# Activity:
Character for character, reproduce every entry below.

# Given information:
^^^^

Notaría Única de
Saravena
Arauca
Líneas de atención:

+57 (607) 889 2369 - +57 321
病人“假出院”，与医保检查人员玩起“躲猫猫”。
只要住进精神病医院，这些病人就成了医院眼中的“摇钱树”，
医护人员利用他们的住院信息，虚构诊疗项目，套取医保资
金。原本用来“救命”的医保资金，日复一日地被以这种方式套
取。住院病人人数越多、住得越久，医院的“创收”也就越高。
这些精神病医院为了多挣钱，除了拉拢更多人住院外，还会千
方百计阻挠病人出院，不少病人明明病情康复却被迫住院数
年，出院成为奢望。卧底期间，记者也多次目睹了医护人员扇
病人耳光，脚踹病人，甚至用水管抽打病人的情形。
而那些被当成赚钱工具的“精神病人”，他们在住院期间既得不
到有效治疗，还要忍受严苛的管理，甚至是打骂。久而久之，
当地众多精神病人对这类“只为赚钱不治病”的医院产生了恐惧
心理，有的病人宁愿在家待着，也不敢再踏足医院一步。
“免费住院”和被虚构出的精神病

^^^^

# Final answer:
Notaría Única de
Saravena
Arauca
Líneas de atención:

+57 (607) 889 2369 - +57 321
病人“假出院”，与医保检查人员玩起“躲猫猫”。
只要住进精神病医院，这些病人就成了医院眼中的“摇钱树”，
医护人员利用他们的住院信息，虚构诊疗项目，套取医保资
金。原本用来“救命”的医保资金，日复一日地被以这种方式套
取。住院病人人数越多、住得越久，医院的“创收”也就越高。
这些精神病医院为了多挣钱，除了拉拢更多人住院外，还会千
方百计阻挠病人出院，不少病人明明病情康复却被迫住院数
年，出院成为奢望。卧底期间，记者也多次目睹了医护人员扇
病人耳光，脚踹病人，甚至用水管抽打病人的情形。
而那些被当成赚钱工具的“精神病人”，他们在住院期间既得不
到有效治疗，还要忍受严苛的管理，甚至是打骂。久而久之，
当地众多精神病人对这类“只为赚钱不治病”的医院产生了恐惧
心理，有的病人宁愿在家待着，也不敢再踏足医院一步。
“免费住院”和被虚构出的精神病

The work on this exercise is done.